- _Source records_
-----
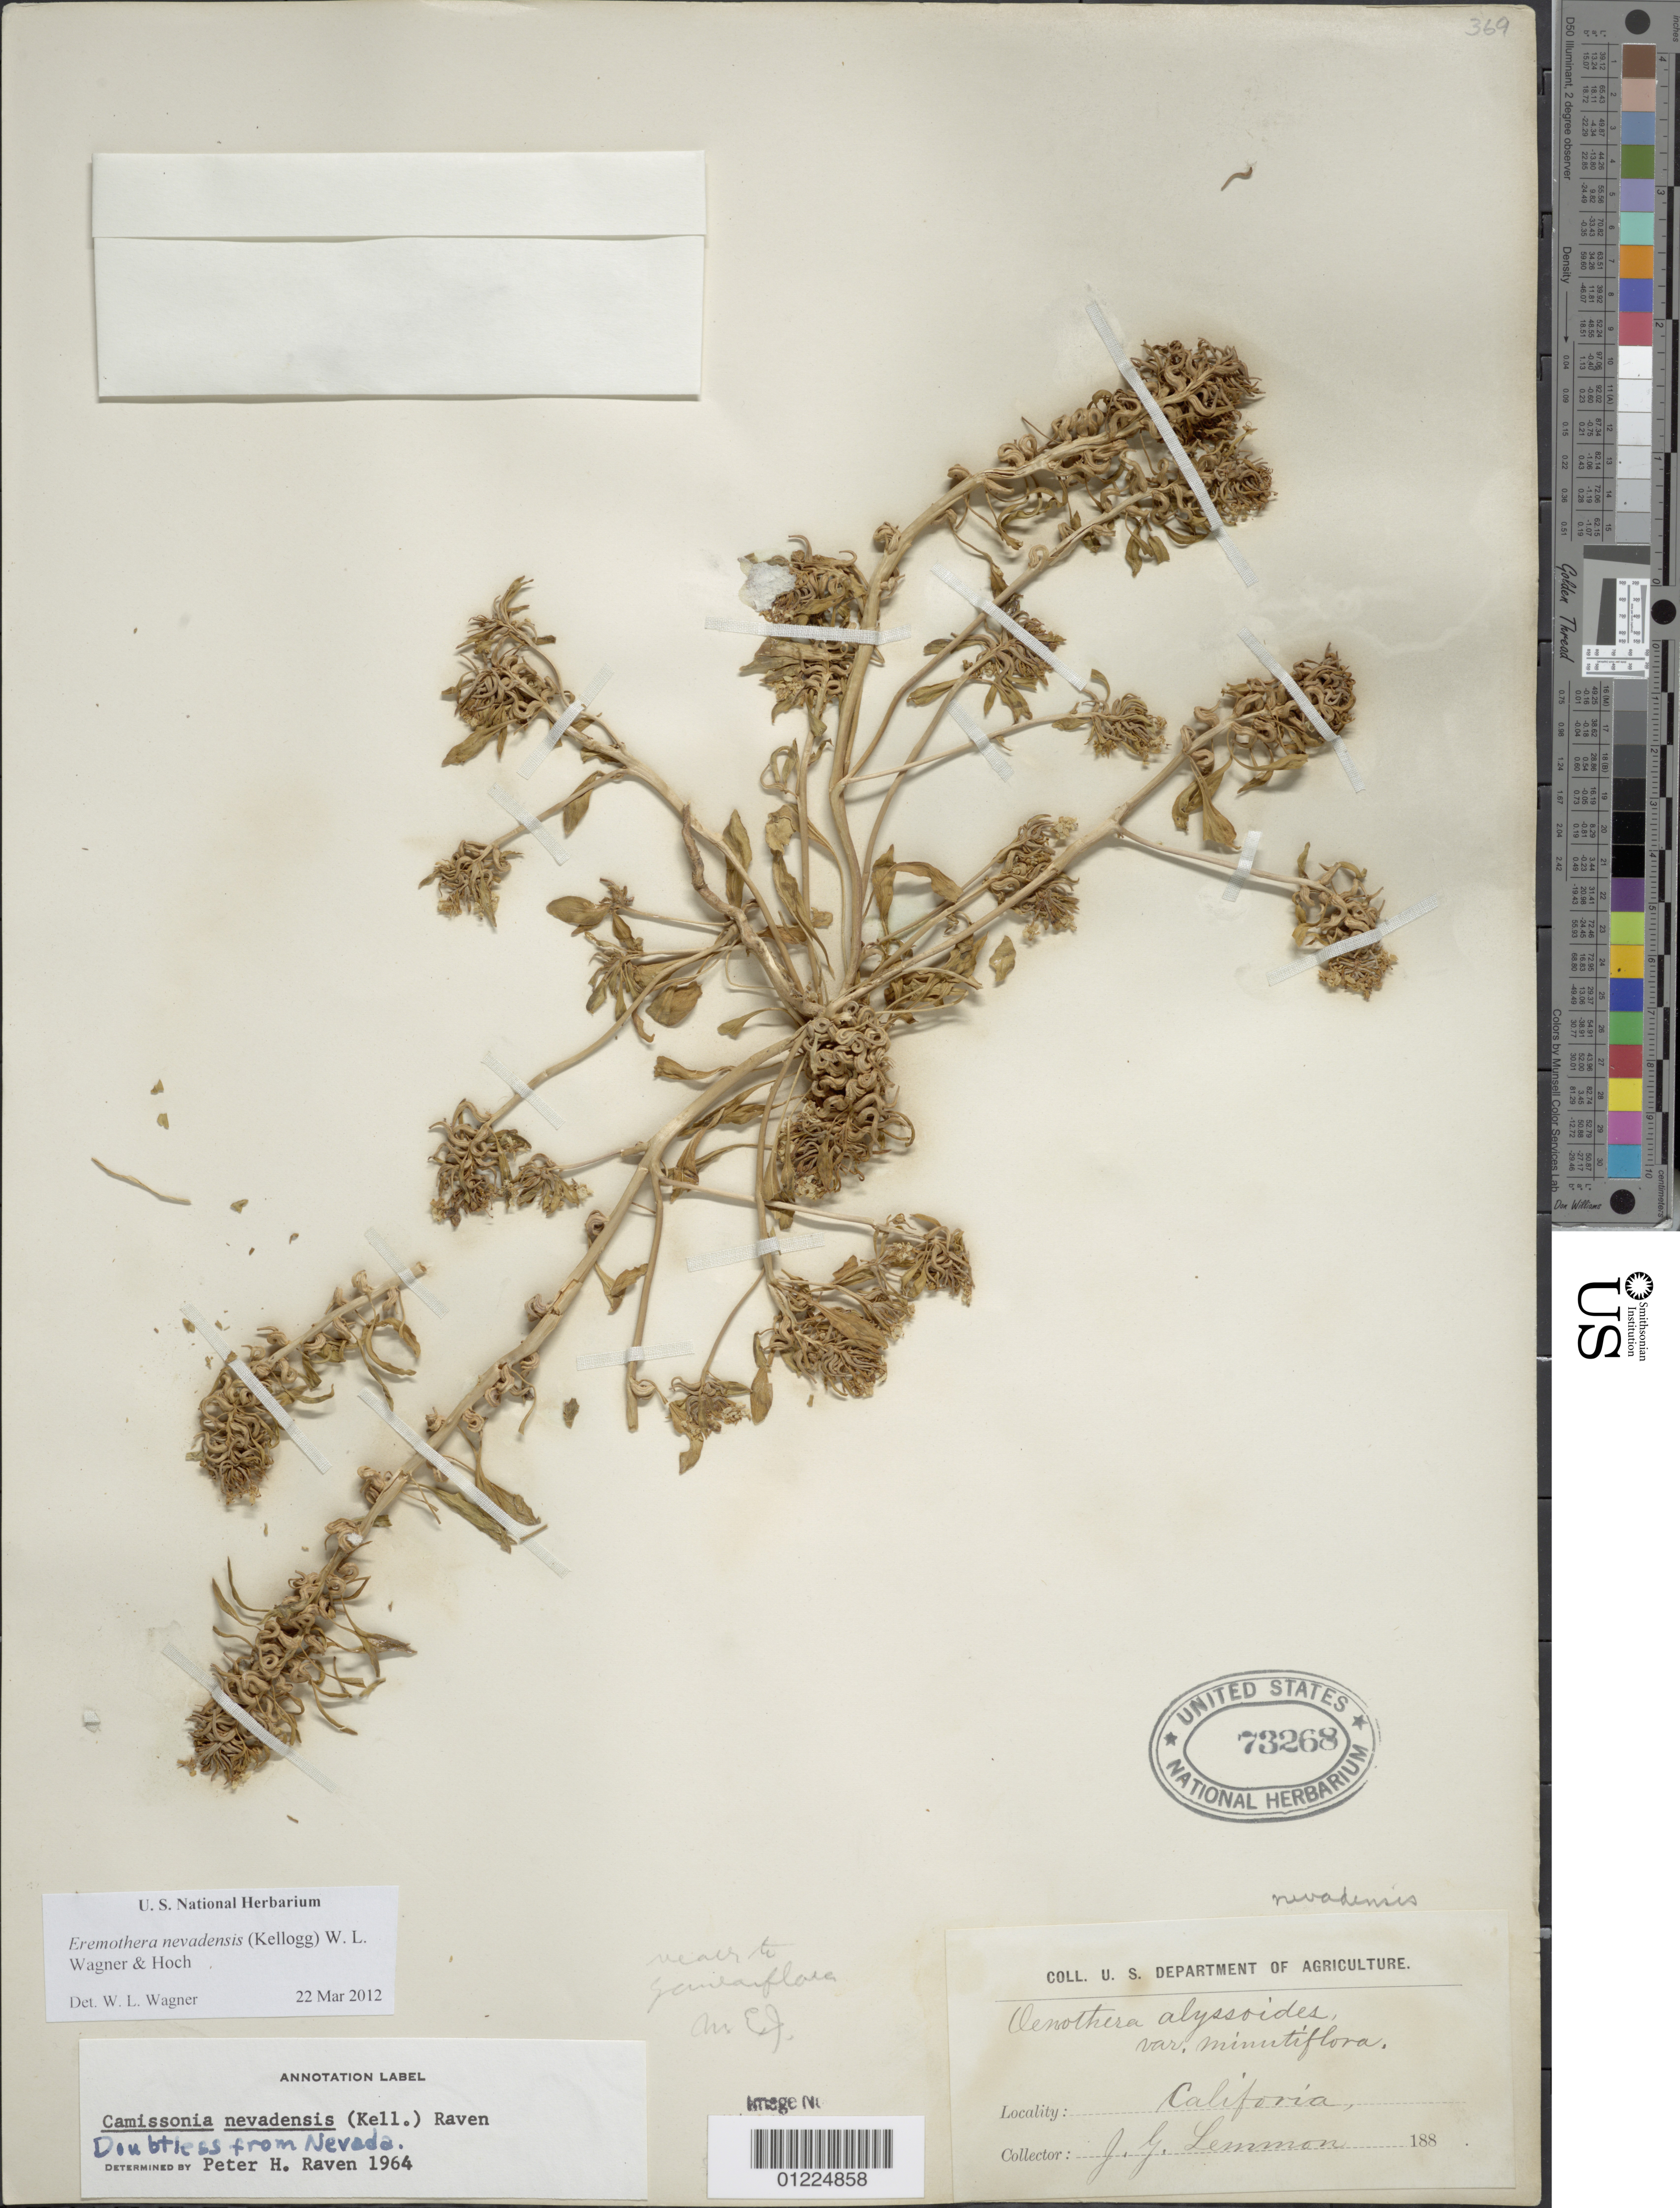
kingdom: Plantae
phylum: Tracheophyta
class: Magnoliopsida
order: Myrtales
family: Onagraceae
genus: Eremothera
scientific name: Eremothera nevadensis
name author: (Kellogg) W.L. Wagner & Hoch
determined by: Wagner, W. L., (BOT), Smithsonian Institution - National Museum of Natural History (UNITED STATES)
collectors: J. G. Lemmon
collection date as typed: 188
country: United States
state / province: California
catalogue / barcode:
-----
- _Instruction_
Reproduce the rows above word for word, with every field name and value. Leave out the pictures.

- _Finished exercise_
kingdom: Plantae
phylum: Tracheophyta
class: Magnoliopsida
order: Myrtales
family: Onagraceae
genus: Eremothera
scientific name: Eremothera nevadensis
name author: (Kellogg) W.L. Wagner & Hoch
determined by: Wagner, W. L., (BOT), Smithsonian Institution - National Museum of Natural History (UNITED STATES)
collectors: J. G. Lemmon
collection date as typed: 188
country: United States
state / province: California
catalogue / barcode:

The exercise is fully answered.